FAZENDO "TRANSAÇÕES" NO AMBIENTE ESCOLAR
Não há nada mais decepcionante do que está concentrado em uma aula de interpretação de texto, e bate à porta um para interromper: é um vendedor de livro; ora um vendedor de carteirinha estudantil; ora representantes de cursos de informática; ora o presidente do bairro e/ou da igreja, fazendo convites vários; vendedor de camiseta; depois a turma do grêmio estudantil com uma nova ideia; bem como os estagiários da saúde para distribuir camisinhas; anúncios da coordenação; os alunos da sala vizinha para tomar algo emprestado; por último, vem a tia do lanche. Aqui não dou conta de enumerar quantas futilidades oficiais nos pretendem encher o tempo de aula. Isso sem falar de um ou outro engraçadinho na própria sala que articula a inviabilização da boa aula com piadas sem graça. Eu sei muito bem o que é trabalhar até tarde da noite, preparando uma boa aula e sentir meus esforços desconsiderados. É como o recipiente em que você está levando morangos maduros para casa, rasga-se precisamente no momento em que você sai do carro, fazendo uma sujeira horrível. A sala de aula é um recipiente desejável, público cativo, porém frágil.

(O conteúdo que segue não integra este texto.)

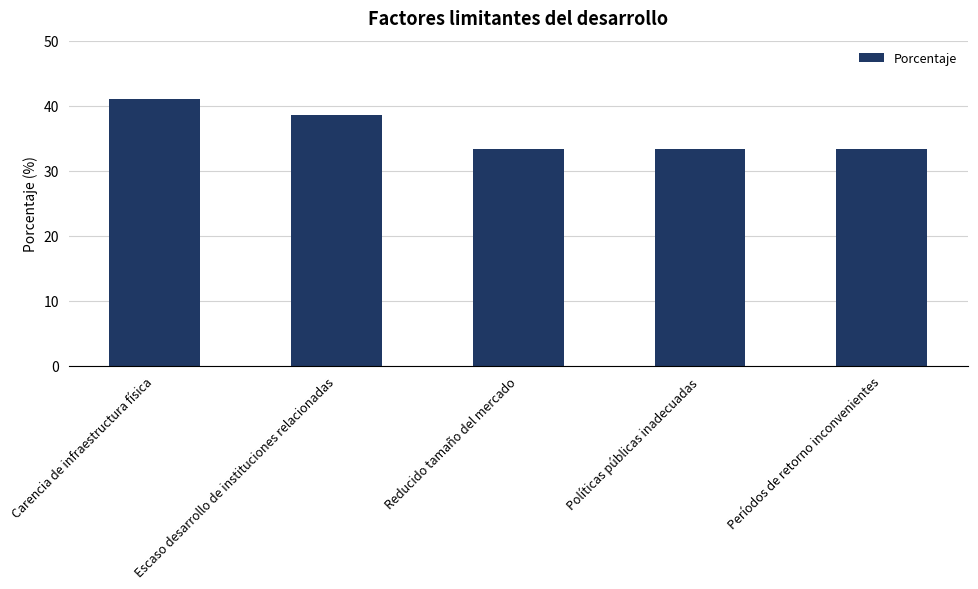

What is the change in value from Escaso desarrollo de instituciones relacionadas to Reducido tamaño del mercado?

-5.2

Desde há muito tempo, a escola pública brasileira tem se escondido da qualidade. Escondido porque está com medo da sociedade. Não precisa esconder-se! Seus temores têm sido baseados em falsos relatórios dos enganadores: estatistiqueiros. Enfrentar a comunidade para mostrar o caráter da boa educação é um indicador de qualidade. Não podemos deixar nem um só momento sequer de aula esvaindo-se como gás para o espaço. Não tenho visto nenhuma expressão de amor verdadeiro à causa, nessas interrupções. Contêm elas o conteúdo que o sistema planejou para ser dado em sala livremente? A escola quer encher nossa vida apenas com sua amizade?

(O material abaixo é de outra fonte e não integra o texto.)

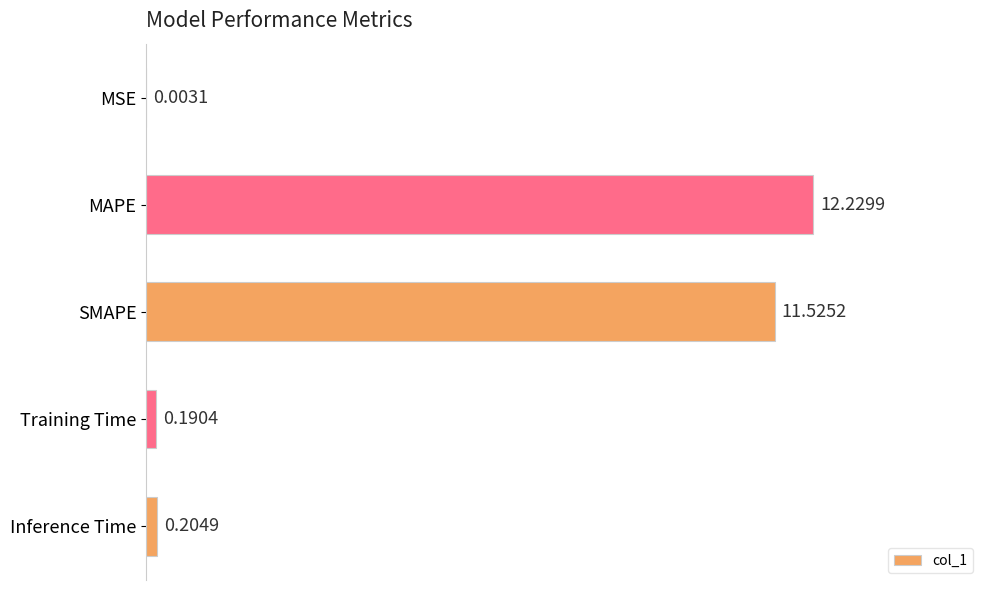

Where is the data nearest to the value 6?

SMAPE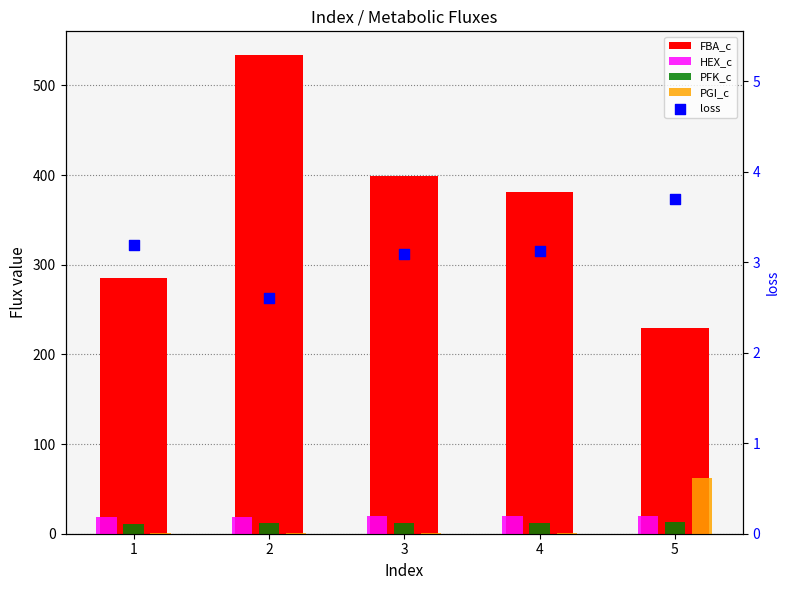

At how many categories does at least one series exceed 382?

2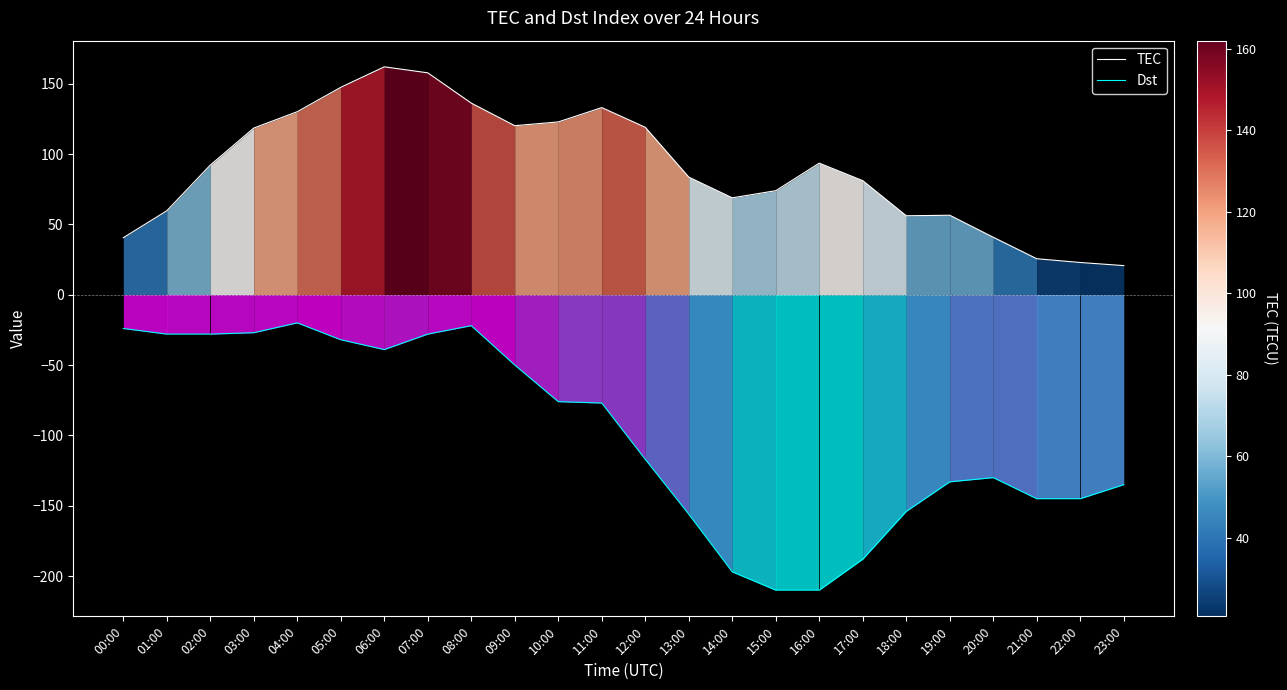

How many data points in TEC are less than 92?

12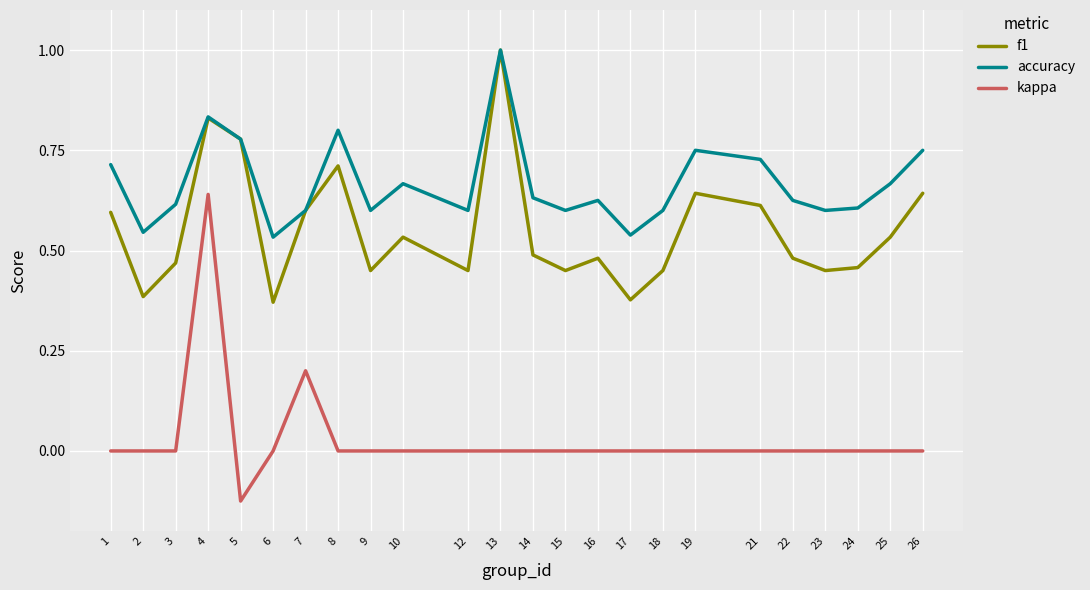

True or false: f1 and kappa intersect in this chart.

False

Cabe a nós professores a não entregar a esses interruptores a sala, esta, recipiente fácil. Porque eles entram e saem e o público fica vazio, tão horrivelmente vazio! Nós, tão somente, admitimos que necessitassem do nosso conteúdo curricular, roguemos à unidade escolar, para que possamos dá-lo sem a interrupção dos que não têm propósito educacional, mas visam somente aos seus bolsos!

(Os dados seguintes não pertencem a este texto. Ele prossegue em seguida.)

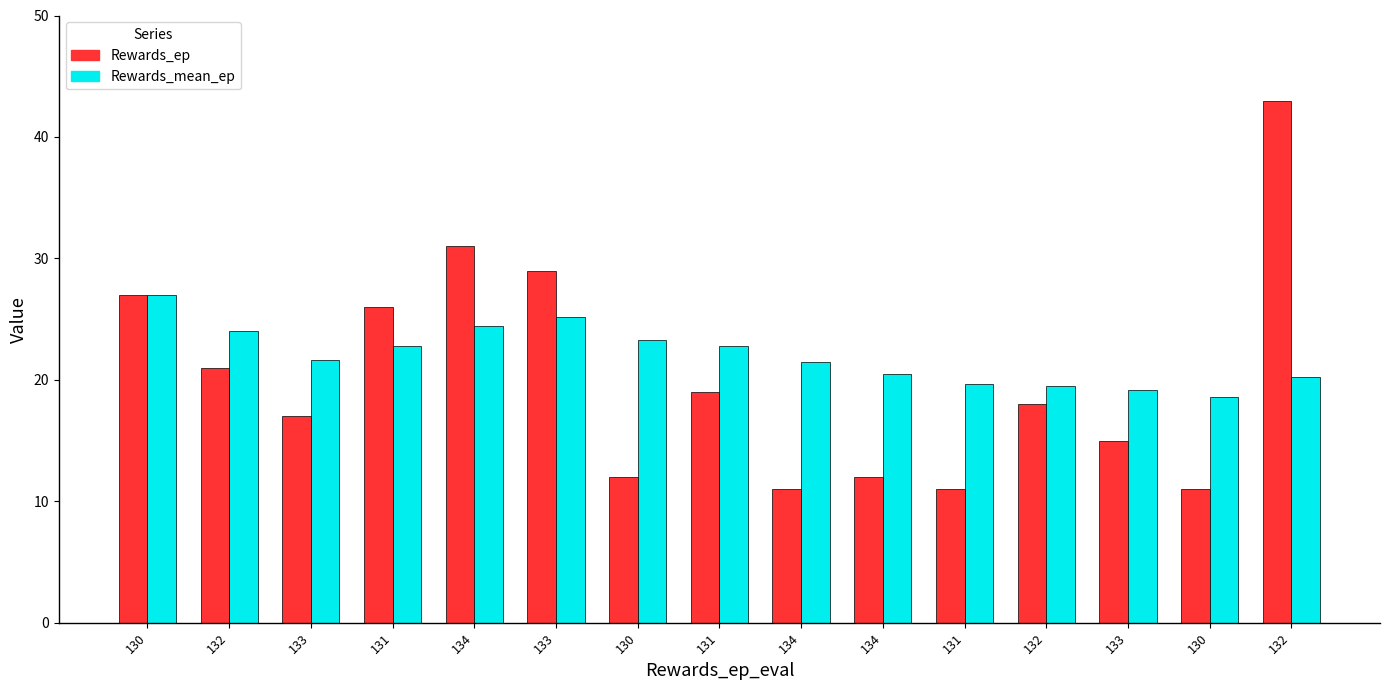

The Rewards_mean_ep series shows 21.4 at 134. True or false?

True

Qual é a nossa resposta? Se a resposta da escola for uma de conivência, ela é forçada a ajudar-nos a lidar com essa realidade. Com muito cuidado ela terá que nos explicar o porquê de tanta incoerência como: não deixar entrar alunos com as roupas que eles têm, “escandalosas” e permitir a distribuição de camisinha para os menores do Ensino Médio. A princípio imaginamos que os tempos modernos estão nos apanhando como se apanha moscas em mel. Mas, enquanto estamos tremendos em nossa nudez diante da comunidade, ela cobre-nos com seu próprio manto, suas propagandas bem elaboradas e amigáveis, continuam nos oferecendo enganação: “isso te tornará mais confortável”.
E isto resolve: que nos ofereçam palestras substanciosas que encham as salas de aula com algum conteúdo interdisciplinar que adicione. Até agora, reconheçemos prontamente que, perturbam-nos com coisas que não justificam a interrupção, entram e saem, deixando apenas um boqueirão vazio, ou melhor, cheio de indignação.